Growth in the euro zone services sector quickened in May, helped by a the recovery in France, but activity slowed in the big emerging economies and was stable in the United States, surveys showed on Thursday.

The data suggested the European government debt crisis has yet to hit its economic recovery, although China's moves to slow its economy may mean global growth may also slow.

In the United States the services sector added jobs for the first time in more than three years, a welcome sign ahead of the Friday's payrolls report given unemployment is still high.

It's obviously encouraging that the non-manufacturing ISM index remains at a healthy level, but at the same time the current level is not consistent with rapid growth in the U.S. economy, said Zach Pandl, U.S. economist at Nomura Securities in New York.

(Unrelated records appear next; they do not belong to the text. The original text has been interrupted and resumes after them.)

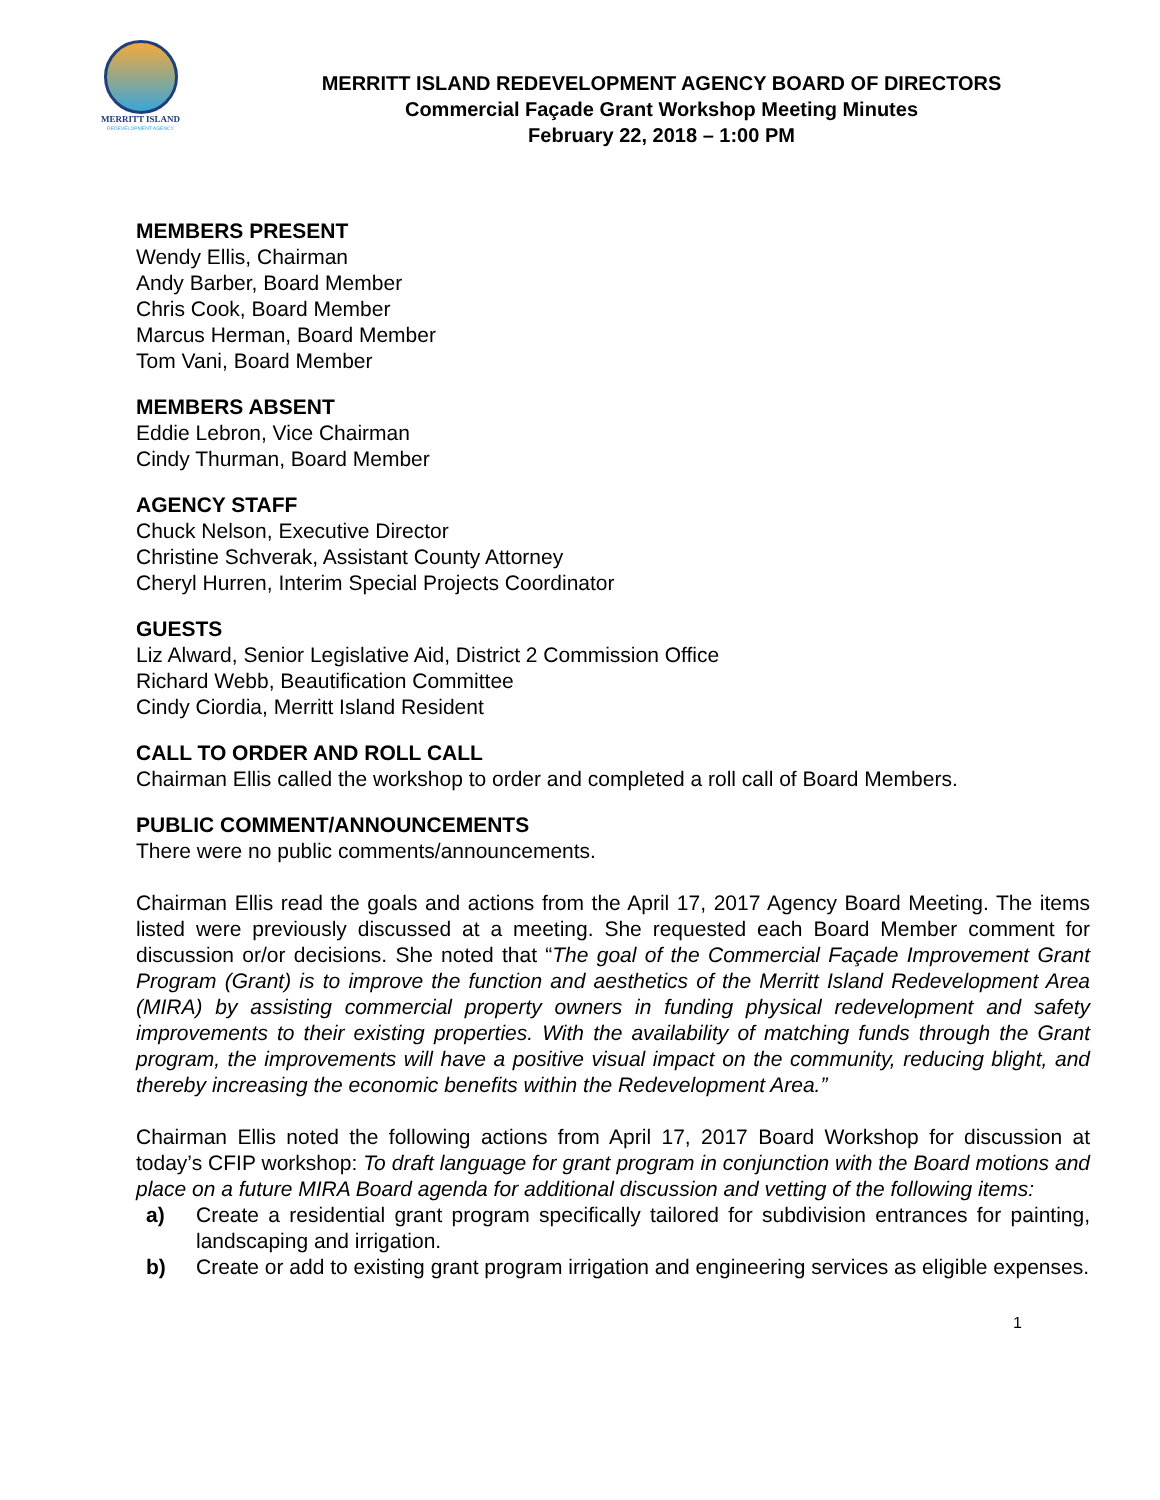MERRITT ISLAND
REDEVELOPMENT AGENCY
MERRITT ISLAND REDEVELOPMENT AGENCY BOARD OF DIRECTORS
Commercial Façade Grant Workshop Meeting Minutes
February 22, 2018 – 1:00 PM
MEMBERS PRESENT
Wendy Ellis, Chairman
Andy Barber, Board Member
Chris Cook, Board Member
Marcus Herman, Board Member
Tom Vani, Board Member
MEMBERS ABSENT
Eddie Lebron, Vice Chairman
Cindy Thurman, Board Member
AGENCY STAFF
Chuck Nelson, Executive Director
Christine Schverak, Assistant County Attorney
Cheryl Hurren, Interim Special Projects Coordinator
GUESTS
Liz Alward, Senior Legislative Aid, District 2 Commission Office
Richard Webb, Beautification Committee
Cindy Ciordia, Merritt Island Resident
CALL TO ORDER AND ROLL CALL
Chairman Ellis called the workshop to order and completed a roll call of Board Members.
PUBLIC COMMENT/ANNOUNCEMENTS
There were no public comments/announcements.
Chairman Ellis read the goals and actions from the April 17, 2017 Agency Board Meeting. The items listed were previously discussed at a meeting. She requested each Board Member comment for discussion or/or decisions. She noted that “The goal of the Commercial Façade Improvement Grant Program (Grant) is to improve the function and aesthetics of the Merritt Island Redevelopment Area (MIRA) by assisting commercial property owners in funding physical redevelopment and safety improvements to their existing properties. With the availability of matching funds through the Grant program, the improvements will have a positive visual impact on the community, reducing blight, and thereby increasing the economic benefits within the Redevelopment Area.”
Chairman Ellis noted the following actions from April 17, 2017 Board Workshop for discussion at today’s CFIP workshop: To draft language for grant program in conjunction with the Board motions and place on a future MIRA Board agenda for additional discussion and vetting of the following items:
a) Create a residential grant program specifically tailored for subdivision entrances for painting, landscaping and irrigation.
b) Create or add to existing grant program irrigation and engineering services as eligible expenses.
1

Activity at French services firms grew at the fastest pace in nearly four years in May, although their German and Italian peers showed signs of struggling to keep up, according to the PMI surveys for individual euro zone countries.

European stocks climbed over 1.5 percent on Thursday while U.S. equities were little changed as investors focused on lackluster retailers sales in May.


The Markit Eurozone Services Purchasing Managers' headline business activity index for the 16-nation currency bloc rose to 56.2 in May from 55.6 in April, the ninth month in a row it has been above the 50 mark that separates growth from contraction and slightly higher than a preliminary reading.

Euro zone retail figures for April showed a sharp fall, against market expectations, underlining the fragility of consumer demand vital to service industries.

A sluggish labor market, tighter fiscal policy and rising uncertainty about the economic outlook point to ongoing consumer weakness in the coming months, said Nick Kounis, economist at Fortis Bank.

Disagreements over how quickly to reduce billowing government budget deficits and restore balance to the global economy risk straining high-level Group of 20 talks that started on Thursday in Seoul, South Korea.

The purchasing managers surveys recorded order books expanding at a slower rate for service companies ranging from banks to restaurants in the UK, euro zone and China, although the jobs outlook was generally brighter.

The U.S. non-manufacturing sector grew for a fifth consecutive month and added workers for the first time since December 2007. The Institute for Supply Management said its non-manufacturing index stood at 55.4 last month, unchanged from April.

The median forecast of 68 economists surveyed by Reuters was a reading of 55.5.

Earlier Thursday a report by a U.S. payrolls processor showed private employers added 55,000 jobs in May, compared with an upwardly revised gain of 65,000 in April.

Firms in the euro zone ended a two-year stretch of job losses as the headline PMI index there hit its highest since August 2007, while services workforces in India and China continued growing solidly.

But British companies, worried about impending deep public spending cuts, shed staff in May. The UK PMI headline activity index edged up to 55.4 from 55.3 in April.

(It) provides further evidence that the recovery in the biggest part of the economy is struggling to pick up pace, said Vicky Redwood of Capital Economics.


The services sectors of China and India, which represent a much smaller portion of their economies than rich Western ones, continued their solid growth in May but at a slower pace.

The Indian services PMI fell to from a 21-month high of 58.2 in May from 62.1 last month, hurt by slowing growth in business expectations and prices charged.

China's services PMI likewise fell to 56.4 in May from 58.5 in April thanks to the government's efforts to control the economy's break-neck expansion.

The slowdown in the services and manufacturing PMIs implies that the ongoing tightening measures are starting to take effect, said Qu Hongbin, chief China economist at HSBC.

The Organization for Economic Co-operation and Development last week forecast the Chinese economy would grow 11.1 percent this year and warned overheating was becoming a problem for policymakers.